A greve dos motoristas das viações Vila Isabel e Real gerou a suspensão da circulação de mais de 20 linhas de ônibus no Rio de Janeiro. A paralisação impactou diretamente o transporte público, especialmente nas áreas que ligam a Zona Norte e o Centro à Zona Sul e à nova Zona Sudoeste, incluindo bairros como Barra da Tijuca e Recreio dos Bandeirantes. O Terminal Gentileza, que serve como um importante ponto de conexão, foi afetado, perdendo o atendimento de seis linhas operadas por essas empresas.
O prefeito do Rio, Eduardo Paes, em um vídeo publicado em suas redes sociais, explicou que a Prefeitura faz repasses regulares de subsídios aos consórcios de ônibus. Segundo Paes, esses pagamentos são feitos nos dias 5 e 20 de cada mês. O subsídio estava inicialmente definido em R$ 2,55 por quilômetro rodado, mas foi aumentado para R$ 4,08 neste ano, totalizando R$ 2,8 bilhões destinados aos operadores desde maio de 2022.
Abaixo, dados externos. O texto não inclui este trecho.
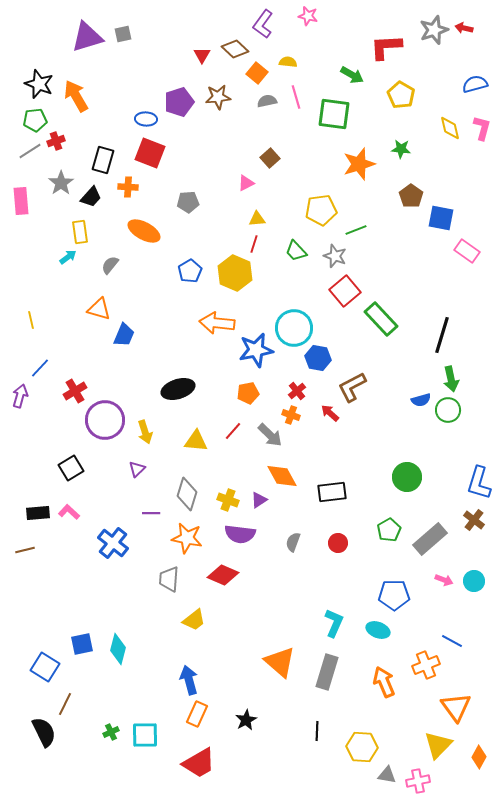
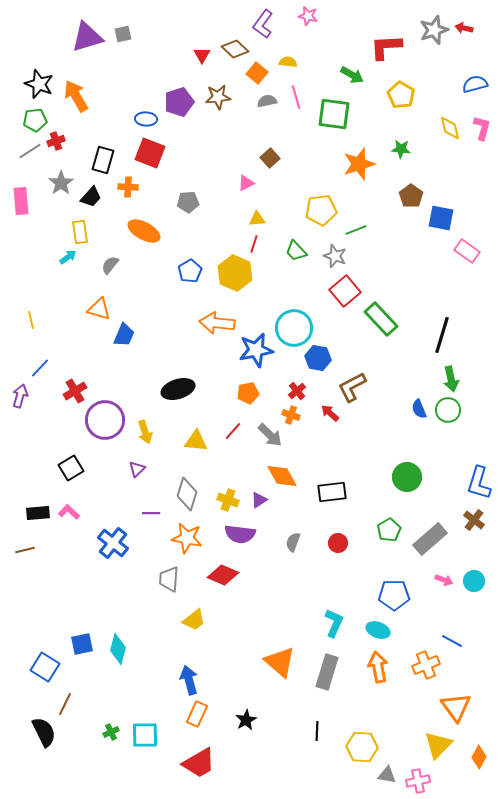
blue semicircle at (421, 400): moved 2 px left, 9 px down; rotated 84 degrees clockwise
orange arrow at (384, 682): moved 6 px left, 15 px up; rotated 12 degrees clockwise
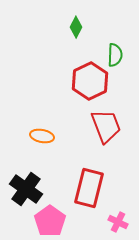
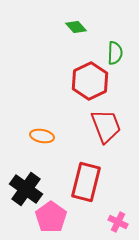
green diamond: rotated 70 degrees counterclockwise
green semicircle: moved 2 px up
red rectangle: moved 3 px left, 6 px up
pink pentagon: moved 1 px right, 4 px up
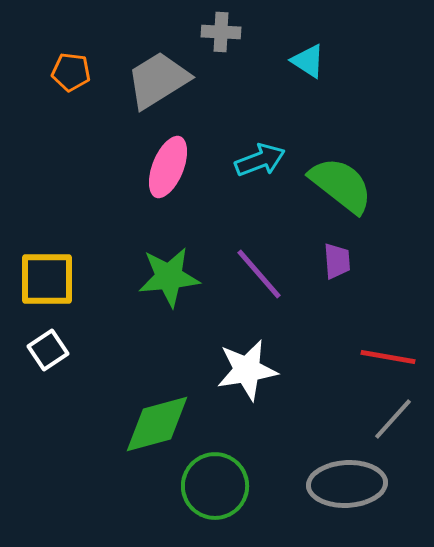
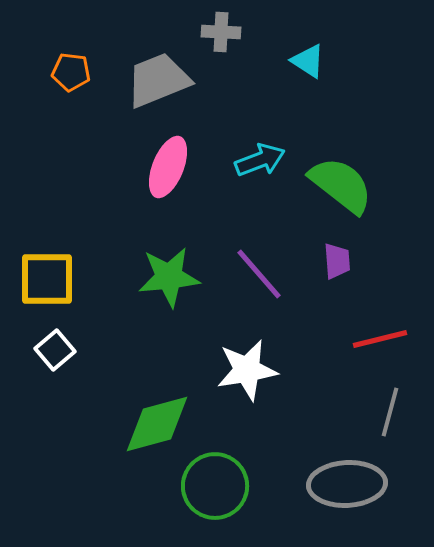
gray trapezoid: rotated 10 degrees clockwise
white square: moved 7 px right; rotated 6 degrees counterclockwise
red line: moved 8 px left, 18 px up; rotated 24 degrees counterclockwise
gray line: moved 3 px left, 7 px up; rotated 27 degrees counterclockwise
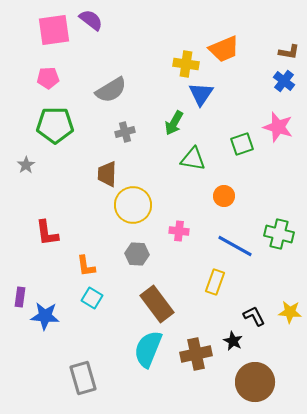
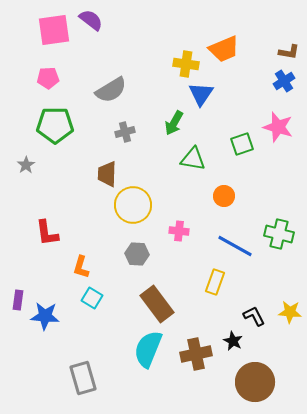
blue cross: rotated 20 degrees clockwise
orange L-shape: moved 5 px left, 1 px down; rotated 25 degrees clockwise
purple rectangle: moved 2 px left, 3 px down
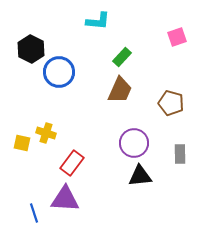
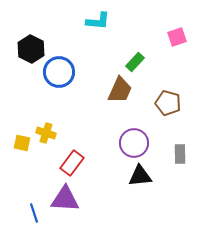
green rectangle: moved 13 px right, 5 px down
brown pentagon: moved 3 px left
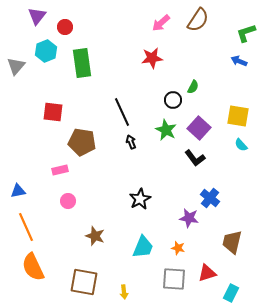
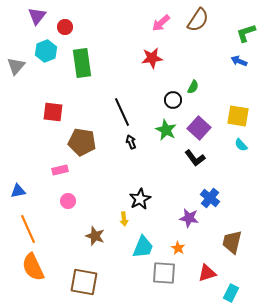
orange line: moved 2 px right, 2 px down
orange star: rotated 16 degrees clockwise
gray square: moved 10 px left, 6 px up
yellow arrow: moved 73 px up
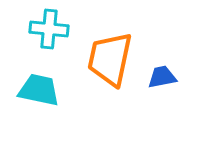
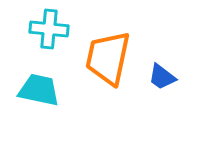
orange trapezoid: moved 2 px left, 1 px up
blue trapezoid: rotated 132 degrees counterclockwise
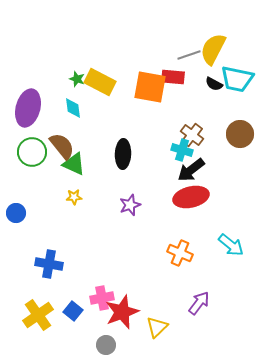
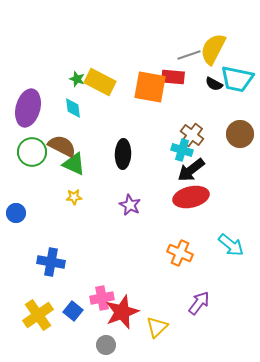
brown semicircle: rotated 24 degrees counterclockwise
purple star: rotated 25 degrees counterclockwise
blue cross: moved 2 px right, 2 px up
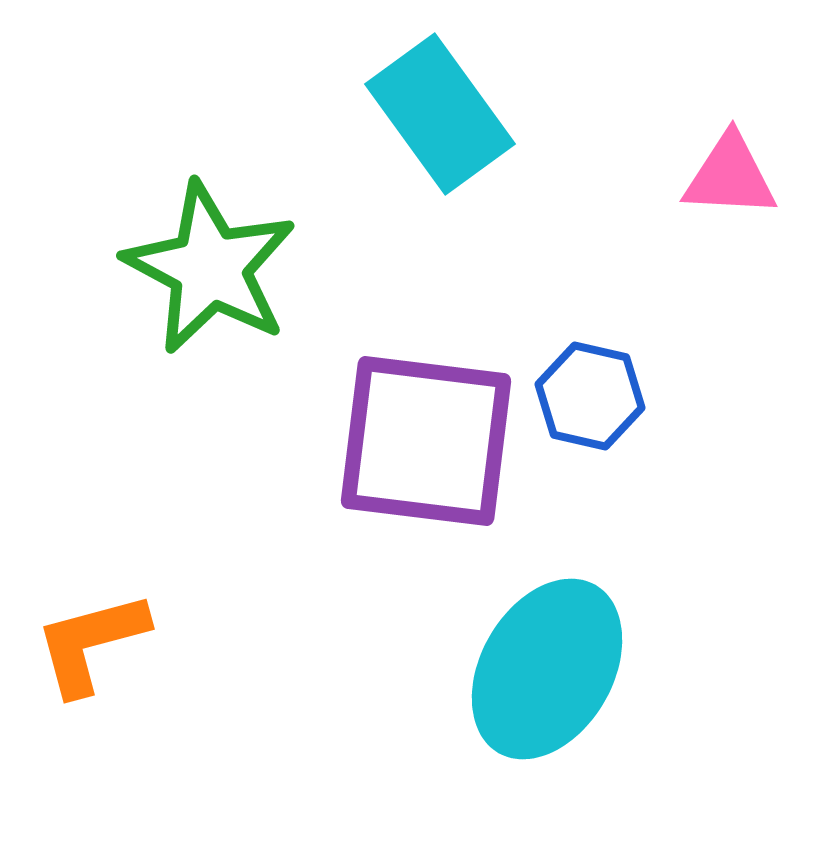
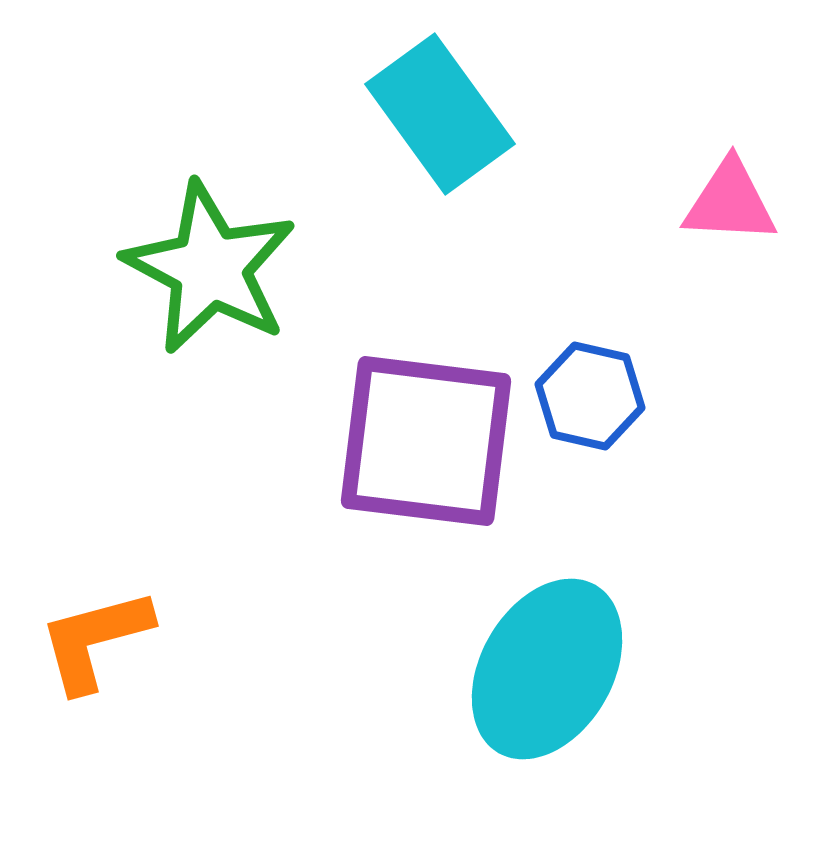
pink triangle: moved 26 px down
orange L-shape: moved 4 px right, 3 px up
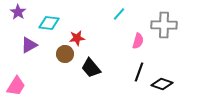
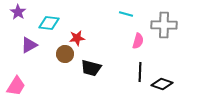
cyan line: moved 7 px right; rotated 64 degrees clockwise
black trapezoid: rotated 35 degrees counterclockwise
black line: moved 1 px right; rotated 18 degrees counterclockwise
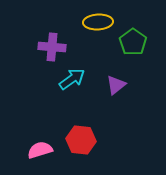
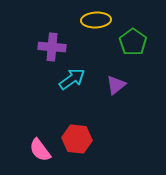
yellow ellipse: moved 2 px left, 2 px up
red hexagon: moved 4 px left, 1 px up
pink semicircle: rotated 110 degrees counterclockwise
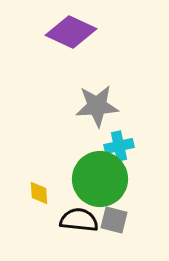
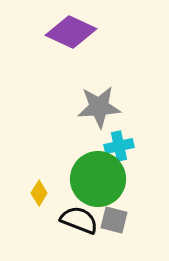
gray star: moved 2 px right, 1 px down
green circle: moved 2 px left
yellow diamond: rotated 35 degrees clockwise
black semicircle: rotated 15 degrees clockwise
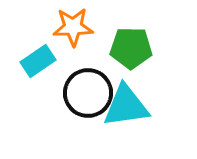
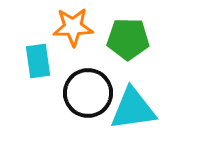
green pentagon: moved 3 px left, 9 px up
cyan rectangle: rotated 64 degrees counterclockwise
cyan triangle: moved 7 px right, 3 px down
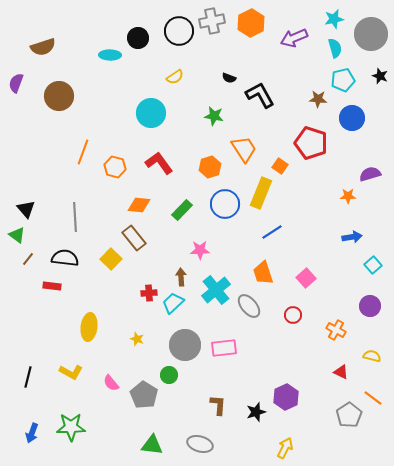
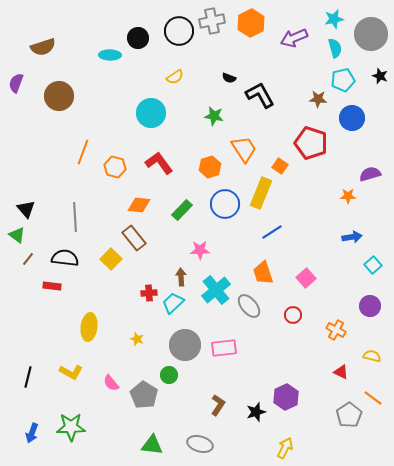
brown L-shape at (218, 405): rotated 30 degrees clockwise
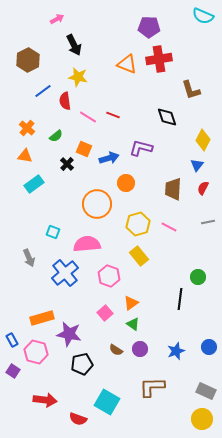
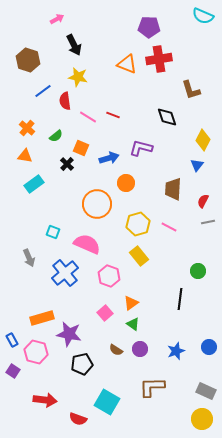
brown hexagon at (28, 60): rotated 15 degrees counterclockwise
orange square at (84, 149): moved 3 px left, 1 px up
red semicircle at (203, 188): moved 13 px down
pink semicircle at (87, 244): rotated 28 degrees clockwise
green circle at (198, 277): moved 6 px up
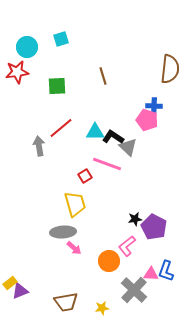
A gestão do serviço de transporte público foi ajustada para aumentar a eficiência. Paes ressaltou que as adequações no plano operacional, como a redução das viagens em horários de menor demanda, têm causado um impacto pequeno no total de pagamentos e têm como objetivo melhorar a qualidade do serviço. Ele destacou ainda o uso de novos controles e sensores para fiscalizar a prestação de serviços, afirmando que se o serviço não for entregue conforme o combinado, a Prefeitura começará a ajustar os pagamentos.
A Secretaria Municipal de Transportes (SMTR) informou que os repasses de subsídios estão em dia, mas linhas que não cumprirem a quilometragem mínima exigida pelo município não receberão esses benefícios. Além disso, o prazo da concessão de serviços, que ia até 2030, foi reduzido para 2028. A cidade será dividida em várias áreas, e a primeira licitação, que incluirá a Zona Oeste, está prevista para ocorrer ainda este ano.
O prefeito foi enfático ao afirmar que as empresas de ônibus enfrentarão um controle mais rigoroso e que a qualidade do serviço deve ser a prioridade. Ele enfatizou que a situação das empresas não é resultado da falta de pagamento, mas sim da necessidade de melhorar o serviço prestado à população.